Der quirlige, nur 1,74 Meter große Okan Kurt durchlief nicht nur alle Jugendmannschaften des FC St. Pauli und fieberte regelmäßig mit seinen jeweiligen Teamkollegen auf der Tribüne des Millerntor-Stadions mit, er war auch Einlaufkind, als die Kiezkicker im April 2006 im Halbfinale des DFB-Pokals gegen den FC Bayern München (0:3) spielten. Gut acht Jahre später hatte Okan Kurt nun selbst ein Kind an der Hand, als er auf den Rasen lief.
Für St. Paulis Trainer Thomas Meggle und seine Reputation war es durchaus ein Risiko gewesen, in einem so immens wichtigen Heimspiel, in dem ohnehin schon acht potenzielle Stammspieler wegen Verletzungen und Krankheit nicht zur Verfügung standen, auch noch auf etwas erfahrenere Spieler wie Tom Trybull, Lennart Thy oder Sebastian Maier in der Anfangsformation zu verzichten und auf die Debütanten Kurt und Startsev zu setzen.

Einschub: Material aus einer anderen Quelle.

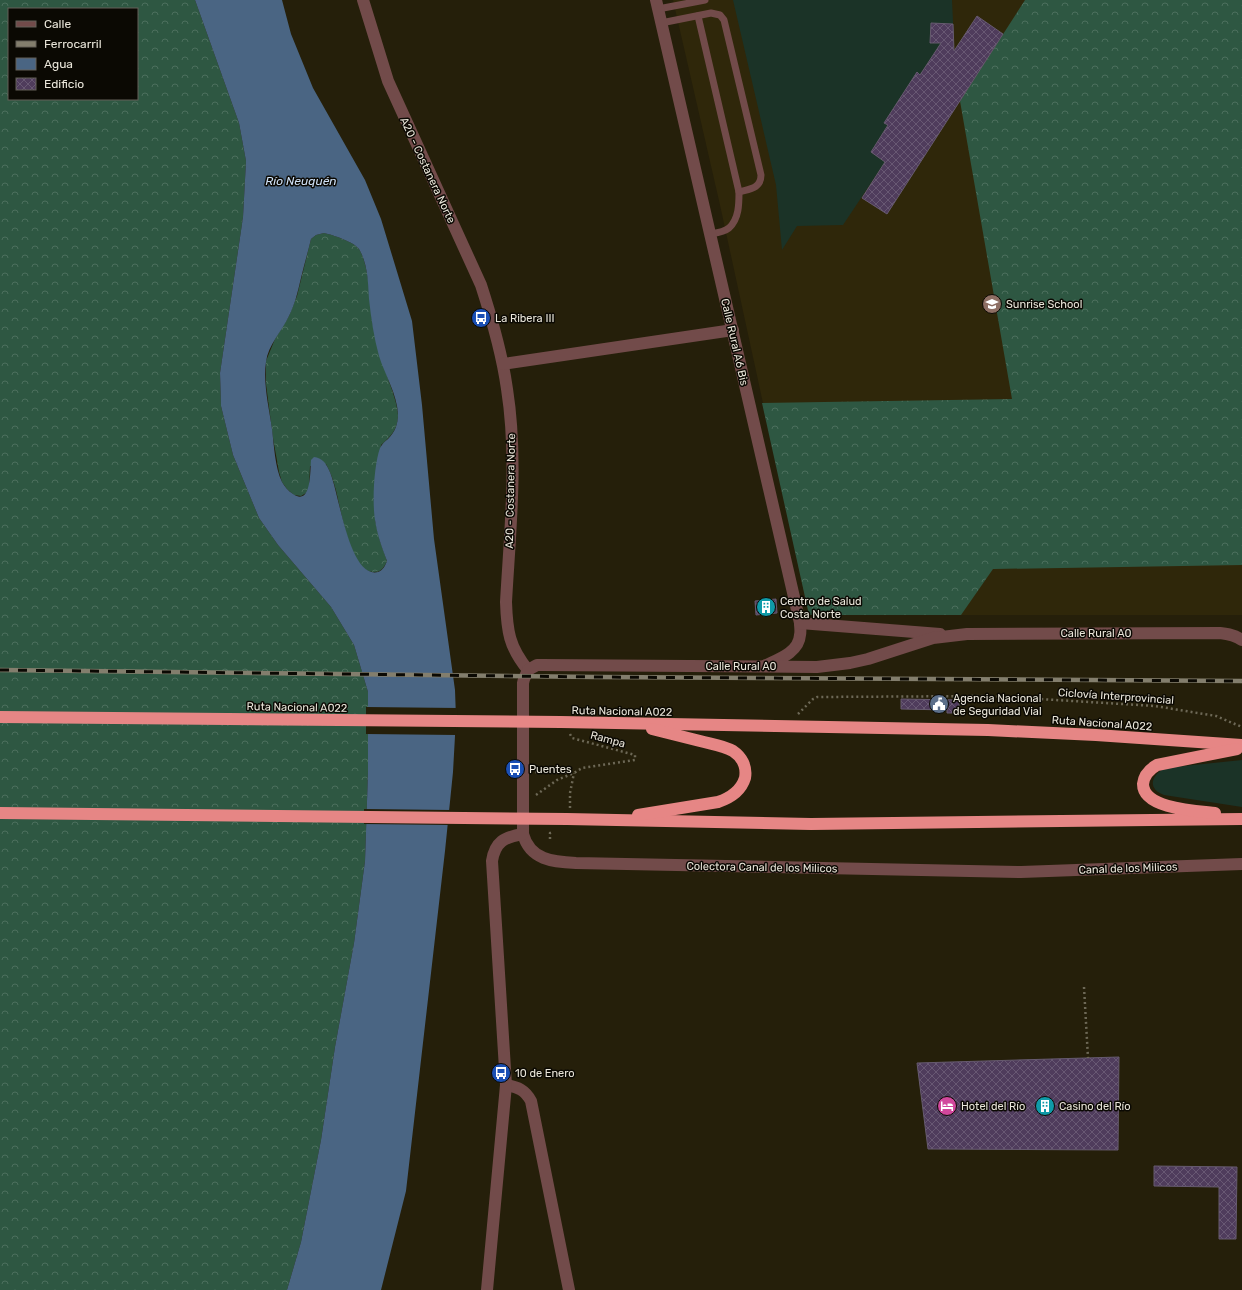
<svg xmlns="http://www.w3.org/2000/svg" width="1242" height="1290" font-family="Rubik,sans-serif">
  <defs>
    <pattern id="forest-crowns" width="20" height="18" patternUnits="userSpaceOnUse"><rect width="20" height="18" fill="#2e5742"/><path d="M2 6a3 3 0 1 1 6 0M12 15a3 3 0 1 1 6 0" fill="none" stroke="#4c6f5d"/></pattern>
    <pattern id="building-cross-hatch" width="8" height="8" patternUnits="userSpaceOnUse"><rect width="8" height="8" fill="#4f3c5c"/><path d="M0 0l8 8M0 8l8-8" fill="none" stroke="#685873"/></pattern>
  </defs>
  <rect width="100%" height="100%" fill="#251f0a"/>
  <!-- built -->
  <polygon fill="#2f270a" points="673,0 1242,0 1242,615 809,615 720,205"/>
  <!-- forest -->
  <g fill="url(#forest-crowns)" fill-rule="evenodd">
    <path d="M 0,0 L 195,0 L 239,123 L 246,161 L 243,217 L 220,373 L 221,406 L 233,455 L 259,518 L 278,545 L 331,607 L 354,645 L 368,692 L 368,771 L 365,861 L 354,943 L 335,1047 L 321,1140 L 301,1242 L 287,1290 L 0,1290 ZM 9,9 L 137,9 L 137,99 L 9,99 Z"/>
    <polygon points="1025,0 1242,0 1242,565 993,569 961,615 809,615 762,403 1012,399 960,101"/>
    <path d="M 324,233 C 333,235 354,242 359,249 C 371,269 369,307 374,330 C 377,347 384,365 389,382 C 393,392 397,404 398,415 C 398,429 391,436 381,445 L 375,520 L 380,541 L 387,561 C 384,567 382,572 374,572 C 349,573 341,506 335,487 C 333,479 330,471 326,464 L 310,466 L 309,488 L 306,493 L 301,496 L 294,495 L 287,489 L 282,482 L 279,472 L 273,438 L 266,384 L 266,361 L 275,339 L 289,316 L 297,296 L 311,239 L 316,235 Z"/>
  </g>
  <!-- garden -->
  <g fill="#1b3327">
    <polygon points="733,0 952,0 954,43 953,53 938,48 920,75 917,73 884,123 888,125 871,152 885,162 843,225 797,226 782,250 776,185"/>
    <path d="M 1242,760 L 1242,807 L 1164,795 C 1147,789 1151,775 1165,768 Z"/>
  </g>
  <!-- water -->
  <path fill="#4a6583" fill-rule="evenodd" d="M 195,0 L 282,0 L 291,34 L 313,88 L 365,180 L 381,219 L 412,321 L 422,405 L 434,539 L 455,690 L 456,718 L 453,772 L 445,851 L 406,1191 L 381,1290 L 287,1290 L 301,1242 L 321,1140 L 335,1047 L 354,943 L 365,861 L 368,771 L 368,692 L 354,645 L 331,607 L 278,545 L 259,518 L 233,455 L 221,406 L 220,373 L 243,217 L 246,161 L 239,123 ZM 324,233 C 333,235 354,242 359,249 C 368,264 368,283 369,299 C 371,318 374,338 379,356 C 385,375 397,394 398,414 C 398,424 395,432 388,439 C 385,441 382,444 380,448 C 374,465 372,501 375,520 C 377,534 382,548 387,561 C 385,566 383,570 378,572 C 348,579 339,489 329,470 C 326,463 322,458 314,457 L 311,460 C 310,469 312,507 293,494 C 288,491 285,487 282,482 C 275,468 274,445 272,429 C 269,407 263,384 266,362 C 268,345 282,331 289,316 C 295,304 298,291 301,278 C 304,265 308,252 311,239 L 316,235 Z"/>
  <!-- pier -->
  <g fill="#251f0a">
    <polygon points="366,707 458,708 457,735 366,734"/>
    <polygon points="364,809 451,810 449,825 364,824"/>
  </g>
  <!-- building -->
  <g fill="url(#building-cross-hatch)" stroke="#665a6f">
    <polygon points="977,16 1003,34 887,214 862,198 885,162 871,152 888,125 884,123 917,72 920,75 941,43 930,43 931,23 953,24 954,51"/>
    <polygon points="776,599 777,613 756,615 755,601"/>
    <polygon points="901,699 959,700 959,713 947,713 947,710 901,709"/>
    <polygon points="1119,1057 1118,1150 928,1149 917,1063"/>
    <polygon points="1154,1166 1237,1167 1236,1239 1219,1239 1219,1187 1154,1186"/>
  </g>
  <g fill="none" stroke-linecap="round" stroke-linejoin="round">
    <!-- path -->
    <g stroke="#6d6856" stroke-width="2.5" stroke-dasharray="2 3" stroke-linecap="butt">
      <polyline points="798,714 813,699 817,697 990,696 1155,706 1216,716 1242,727"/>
      <polyline points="535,772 572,773"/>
      <polyline points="536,795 557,780 574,773 582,768 635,760 635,755 572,738 570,734"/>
      <polyline points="570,808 570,793 574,773"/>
      <polyline points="550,839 550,833 552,833"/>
      <polyline points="1084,987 1088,1058"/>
    </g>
    <!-- lane -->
    <g stroke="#724b4a" stroke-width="7">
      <polyline points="658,9 705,0"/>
      <path d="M 698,16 L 739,192 C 739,204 739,219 729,228 C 724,232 717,233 711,234"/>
      <path d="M 661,23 L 711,13 L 720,15 L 724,20 L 761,175 C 761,189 749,189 739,192"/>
    </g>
    <!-- street -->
    <g stroke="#724b4a" stroke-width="12">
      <path d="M 363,0 L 388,81 L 481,285 C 492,319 502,353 507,389 C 518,459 510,531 506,602 C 507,631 509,647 528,670"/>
      <path d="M 656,0 L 800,623 C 800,627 801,631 800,635 C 799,652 779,659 766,665"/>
      <polyline points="503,364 733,330"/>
      <polyline points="800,623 940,634"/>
      <path d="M 528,670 L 524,679 L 523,683 L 523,834 C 530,860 553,862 576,863 L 1021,872 L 1242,864"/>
      <path d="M 528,670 L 537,665 L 542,665 L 817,667 L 850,663 L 868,659 L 933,638 L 967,634 L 1220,633 C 1228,634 1235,635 1242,640"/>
      <path d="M 506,1085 C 518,1087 525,1090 531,1101 L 569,1290"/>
      <path d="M 487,1290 L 506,1085 L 492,861 C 495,842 504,837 523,834"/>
    </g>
    <!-- highway -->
    <g stroke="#e68685" stroke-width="12">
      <polyline points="0,717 561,722 988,730 1096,735 1242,745"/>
      <polyline points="0,813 567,819 811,824 1242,819"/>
      <path d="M 1215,813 C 1197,811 1143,809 1143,784 C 1144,775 1150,769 1157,765 L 1237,749"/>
      <path d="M 638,815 L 718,802 C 730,798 741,791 745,778 C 747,767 742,757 733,751 C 723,745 711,744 700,741 C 684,737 668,733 652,729"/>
    </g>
    <defs>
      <polyline id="rail" points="0,670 596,677 1242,681"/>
    </defs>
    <!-- rail casing -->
    <use href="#rail" stroke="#837e6d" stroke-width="4.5"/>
    <!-- rail -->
    <use href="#rail" stroke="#0b0903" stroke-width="3" stroke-dasharray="9" stroke-linecap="butt"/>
  </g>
  <!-- icons -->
  <defs>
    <symbol id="school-disc" viewBox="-11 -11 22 22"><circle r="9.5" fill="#8d6e63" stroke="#0b0903"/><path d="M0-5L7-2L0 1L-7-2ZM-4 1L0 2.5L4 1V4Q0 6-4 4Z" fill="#fff"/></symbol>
    <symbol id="bus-disc" viewBox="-11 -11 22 22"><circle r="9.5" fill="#1a4fb4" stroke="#0b0903"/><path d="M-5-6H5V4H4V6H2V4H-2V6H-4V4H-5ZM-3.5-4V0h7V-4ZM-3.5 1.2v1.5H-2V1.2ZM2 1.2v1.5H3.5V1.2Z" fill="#fff"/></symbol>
    <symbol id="building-disc" viewBox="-11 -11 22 22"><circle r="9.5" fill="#0f9aa8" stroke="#0b0903"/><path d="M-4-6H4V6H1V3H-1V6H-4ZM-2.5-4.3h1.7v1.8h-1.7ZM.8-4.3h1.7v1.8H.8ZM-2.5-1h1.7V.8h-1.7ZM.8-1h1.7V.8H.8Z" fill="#fff"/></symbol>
    <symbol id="civic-disc" viewBox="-11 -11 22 22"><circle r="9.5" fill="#5c6f8a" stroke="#0b0903"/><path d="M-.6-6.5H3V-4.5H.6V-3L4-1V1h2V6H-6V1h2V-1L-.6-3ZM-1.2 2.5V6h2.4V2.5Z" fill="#fff"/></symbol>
    <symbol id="hotel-disc" viewBox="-11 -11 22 22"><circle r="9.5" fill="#d1479c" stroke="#0b0903"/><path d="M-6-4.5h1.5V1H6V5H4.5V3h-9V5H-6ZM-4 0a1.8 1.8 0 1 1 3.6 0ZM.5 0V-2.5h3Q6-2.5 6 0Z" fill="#fff"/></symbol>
  </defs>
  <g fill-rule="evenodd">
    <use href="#school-disc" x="981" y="293" width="22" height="22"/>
    <use href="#bus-disc" x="470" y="307" width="22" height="22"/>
    <use href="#building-disc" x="755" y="596" width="22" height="22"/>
    <use href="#civic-disc" x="928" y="693" width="22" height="22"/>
    <use href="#bus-disc" x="504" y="758" width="22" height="22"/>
    <use href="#bus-disc" x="490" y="1062" width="22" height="22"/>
    <use href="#hotel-disc" x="936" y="1095" width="22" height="22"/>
    <use href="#building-disc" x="1034" y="1095" width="22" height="22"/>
  </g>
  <g text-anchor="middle" stroke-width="3" stroke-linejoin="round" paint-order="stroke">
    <!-- street labels -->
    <g font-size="11" fill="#eae6da" stroke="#0b0903">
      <text transform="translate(428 170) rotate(65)" y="4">A20 - Costanera Norte</text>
      <text transform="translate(735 342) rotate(77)" y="4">Calle Rural A6 Bis</text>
      <text transform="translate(510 491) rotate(-89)" y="4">A20 - Costanera Norte</text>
      <text x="1096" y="637">Calle Rural A0</text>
      <text x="741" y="670">Calle Rural A0</text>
      <text transform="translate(1116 696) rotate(4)" y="4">Ciclovía Interprovincial</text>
      <text transform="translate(297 707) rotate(1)" y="4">Ruta Nacional A022</text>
      <text transform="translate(622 711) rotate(1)" y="4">Ruta Nacional A022</text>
      <text transform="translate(1102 723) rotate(4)" y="4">Ruta Nacional A022</text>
      <text transform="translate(608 739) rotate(15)" y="4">Rampa</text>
      <text transform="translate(762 867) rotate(1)" y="4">Colectora Canal de los Milicos</text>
      <text transform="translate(1128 868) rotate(-2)" y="4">Canal de los Milicos</text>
    </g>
    <!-- poi labels -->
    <g font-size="11" fill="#eae6da" stroke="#0b0903" text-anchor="start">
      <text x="1006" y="308">Sunrise School</text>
      <text x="495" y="322">La Ribera III</text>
      <text x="780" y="605">Centro de Salud<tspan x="780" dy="13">Costa Norte</tspan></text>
      <text x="953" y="702">Agencia Nacional<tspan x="953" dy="13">de Seguridad Vial</tspan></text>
      <text x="529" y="773">Puentes</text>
      <text x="515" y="1077">10 de Enero</text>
      <text x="961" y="1110">Hotel del Río</text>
      <text x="1059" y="1110">Casino del Río</text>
    </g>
    <!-- water labels -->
    <g font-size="12" font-style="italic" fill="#d1e3f9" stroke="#0b0903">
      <text x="301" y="185">Río Neuquén</text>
    </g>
  </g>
  <!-- legend -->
  <rect x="8" y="8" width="130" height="92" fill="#0b0903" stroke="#646159"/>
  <rect x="16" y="21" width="20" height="6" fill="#724b4a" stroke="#646159"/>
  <text x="44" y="28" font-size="12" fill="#eae6da">Calle</text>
  <rect x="16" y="41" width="20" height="6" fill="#837e6d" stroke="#646159"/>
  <text x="44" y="48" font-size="12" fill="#eae6da">Ferrocarril</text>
  <rect x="16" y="58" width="20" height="12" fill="#4a6583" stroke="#646159"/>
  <text x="44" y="68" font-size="12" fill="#eae6da">Agua</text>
  <rect x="16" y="78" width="20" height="12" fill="url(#building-cross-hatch)" stroke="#646159"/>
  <text x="44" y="88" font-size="12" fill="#eae6da">Edificio</text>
</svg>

Am Sonntag steht das Auswärtsspiel in Frankfurt an
Doch Meggle kennt die beiden aus zahlreichen Spielen der U23-Mannschaft, deren Cheftrainer er vorher war. „Ich wusste bei beiden, was ich von ihnen erwarten kann. Und genau das haben sie auch erfüllt. Es ging in diesem Spiel darum, die entscheidenden Zweikämpfe zu gewinnen, die Wege der Gegner mitzugehen und in der Box vor dem Tor keine Schüsse zuzulassen“, sagte er am Dienstag. Und da er ein Anhänger davon sei, Spieler auf der jeweils gelernten Position einzusetzen, sei es eben auch gar kein so großes Wagnis gewesen, lieber auf den in der U23-Mannschaft bewährten Rechtsverteidiger Andrej Startsev zu setzen als auf einen etablierteren Akteur des Profikaders, der aber keine Erfahrung in dieser Rolle besitzt.
Es wird für Trainer und Spieler des FC St. Pauli kaum Zeit bleiben, den Sieg über Braunschweig, mit dem sich die Kiezkicker von einem Abstiegsplatz entfernten, zu genießen. Schon am Sonntag (13.30 Uhr) steht mit dem Auswärtsspiel beim FSV Frankfurt die nächste Aufgabe an. Noch ist fraglich, ob einer der verletzten oder erkrankten Spieler in den Kader zurückkehren kann. Okan Kurt und Andrej Startsev hingegen sind bereit zur nächsten St.-Pauli-Premiere, zu einem Startelf-Einsatz in einem Auswärtsspiel der Zweiten Liga. „Ich werde mich weiter über jede Minute freuen“, sagt Kurt.